== Page excerpt ==
Then, supply this class to the ``qc`` argument as above.

.. code-block:: python

  P.extract_tiles(qc=CustomDeepFocus())


See :ref:`qc` for more information on the API for further QC customization.

Segmentation Models (U-Net)
---------------------------

Slideflow also provides an interface for both training and using segmentation models (e.g. U-Net, FPN, DeepLabV3) for slide-level masking. This is discussed separately in :ref:`segmentation`.

Grayspace filtering
--------------------

Grayspace filtering is a **tile-based method** that detects the amount of grayspace in a given image tile and discards the tile if the content exceeds a set threshold. RGB image tiles are converted to the HSV spectrum, and the fraction of pixels with saturation below a certain threshold is calculated. This filtering is performed separately for each tile as it is being extracted. Relevant arguments for grayspace filtering include:


- ``grayspace_threshold``: Saturation value, below which a pixel is considered gray. Range 0-1. Defaults to 0.05.
- ``grayspace_fraction``: Image tiles with grayspace above this fraction will be discarded. Defaults to 0.6.

Grayspace filtering is enabled by default, and can be disabled by passing ``grayspace_fraction=1`` to the ``.extract_tiles()`` functions.

Grayspace filtering is similar to Otsu's thresholding, with both operating in the HSV colorspace. Otsu's thresholding is ~30% faster than grayspace filtering for slides with accessible downsample layers, but if downsample layers are not stored in a given slide or are inaccessible (e.g. ``enable_downsample=False``), grayspace filtering may be faster. Grayspace filtering is more reliable than Otsu's thresholding for slides with abundant pen marks or other artifact, which can present issues for the Otsu's thresholding algorithm.

Whitepsace filtering
--------------------

Whitespace filtering is performed similarly to grayspace filtering. Whitespace is calculated using overall brightness for each pixel, then counting the fraction of pixels with a brightness above some threshold. As with grayspace filtering, there are two relevant arguments:


- ``whitespace_threshold``: Brightness value, above which a pixel is considered white. Range 0-255. Defaults to 230.
- ``whitespace_fraction``: Image tiles with whitespace above this fraction will be discarded. Defaults to 1.0 (disabled).

Whitespace filtering is disabled by default.

Stain normalization
*******************

.. image:: norm_compare/wsi_norm_compare.jpg

Image tiles can undergo digital Hematoxylin and Eosin (H&E) stain normalization either during tile extraction or in real-time during training. Real-time normalization adds CPU overhead during training and inference but offers greater flexibility, allowing you to test different normalization strategies without re-extracting tiles from your entire dataset.

== Data to examine ==
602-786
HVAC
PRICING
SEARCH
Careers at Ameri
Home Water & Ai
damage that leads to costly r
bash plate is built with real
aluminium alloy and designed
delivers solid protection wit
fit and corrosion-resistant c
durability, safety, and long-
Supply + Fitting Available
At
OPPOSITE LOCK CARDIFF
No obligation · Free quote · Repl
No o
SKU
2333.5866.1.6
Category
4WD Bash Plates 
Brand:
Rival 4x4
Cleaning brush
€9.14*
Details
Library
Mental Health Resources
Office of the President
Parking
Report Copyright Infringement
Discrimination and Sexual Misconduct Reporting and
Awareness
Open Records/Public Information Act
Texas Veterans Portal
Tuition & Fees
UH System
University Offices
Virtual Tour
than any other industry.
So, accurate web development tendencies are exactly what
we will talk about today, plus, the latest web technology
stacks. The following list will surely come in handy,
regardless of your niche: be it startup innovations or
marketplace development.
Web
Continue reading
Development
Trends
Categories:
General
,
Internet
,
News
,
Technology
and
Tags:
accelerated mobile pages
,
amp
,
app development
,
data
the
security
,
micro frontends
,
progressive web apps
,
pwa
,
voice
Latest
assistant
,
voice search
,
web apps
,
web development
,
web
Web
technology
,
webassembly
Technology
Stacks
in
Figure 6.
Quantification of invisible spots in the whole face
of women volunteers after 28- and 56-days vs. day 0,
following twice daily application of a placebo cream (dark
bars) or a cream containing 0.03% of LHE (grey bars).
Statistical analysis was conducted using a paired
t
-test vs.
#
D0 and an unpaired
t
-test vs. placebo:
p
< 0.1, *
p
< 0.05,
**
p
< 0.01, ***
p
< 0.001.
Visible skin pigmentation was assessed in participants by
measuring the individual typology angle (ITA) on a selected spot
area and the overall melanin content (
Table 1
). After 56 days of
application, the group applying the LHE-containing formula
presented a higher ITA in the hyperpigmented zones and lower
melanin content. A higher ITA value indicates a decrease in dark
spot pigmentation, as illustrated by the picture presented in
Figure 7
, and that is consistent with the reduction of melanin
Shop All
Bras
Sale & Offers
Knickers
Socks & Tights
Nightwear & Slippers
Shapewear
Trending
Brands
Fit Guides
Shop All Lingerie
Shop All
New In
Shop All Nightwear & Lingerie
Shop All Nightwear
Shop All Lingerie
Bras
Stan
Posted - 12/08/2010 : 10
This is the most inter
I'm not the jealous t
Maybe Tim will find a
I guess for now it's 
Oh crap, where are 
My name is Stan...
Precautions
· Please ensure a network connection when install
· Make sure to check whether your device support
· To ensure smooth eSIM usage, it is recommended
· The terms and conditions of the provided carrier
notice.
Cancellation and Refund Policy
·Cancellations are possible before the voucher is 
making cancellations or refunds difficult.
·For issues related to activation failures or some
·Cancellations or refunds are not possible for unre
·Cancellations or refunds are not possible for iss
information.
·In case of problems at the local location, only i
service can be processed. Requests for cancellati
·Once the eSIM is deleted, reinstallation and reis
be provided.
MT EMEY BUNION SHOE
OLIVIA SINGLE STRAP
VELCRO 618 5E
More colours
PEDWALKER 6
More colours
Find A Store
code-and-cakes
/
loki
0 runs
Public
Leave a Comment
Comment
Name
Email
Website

== Tasks ==
A - In the Slideflow tile-filtering excerpt, which argument value disables grayspace filtering when passed to the `.extract_tiles()` functions?
B - Summarize the Slideflow tile-filtering excerpt in two sentences.
C - From the Slideflow tile-filtering excerpt, extract the passage from "Grayspace filtering is a" to "Defaults to 0.05.".

== Solved tasks ==
A - `grayspace_fraction=1`

B - Grayspace filtering converts each tile to HSV and discards the tile if too large a fraction of its pixels fall below a saturation threshold. It is on by default and handles pen marks better than Otsu's thresholding, while whitespace filtering drops overly bright tiles but is off by default.

C -
Grayspace filtering is a **tile-based method** that detects the amount of grayspace in a given image tile and discards the tile if the content exceeds a set threshold. RGB image tiles are converted to the HSV spectrum, and the fraction of pixels with saturation below a certain threshold is calculated. This filtering is performed separately for each tile as it is being extracted. Relevant arguments for grayspace filtering include:


- ``grayspace_threshold``: Saturation value, below which a pixel is considered gray. Range 0-1. Defaults to 0.05.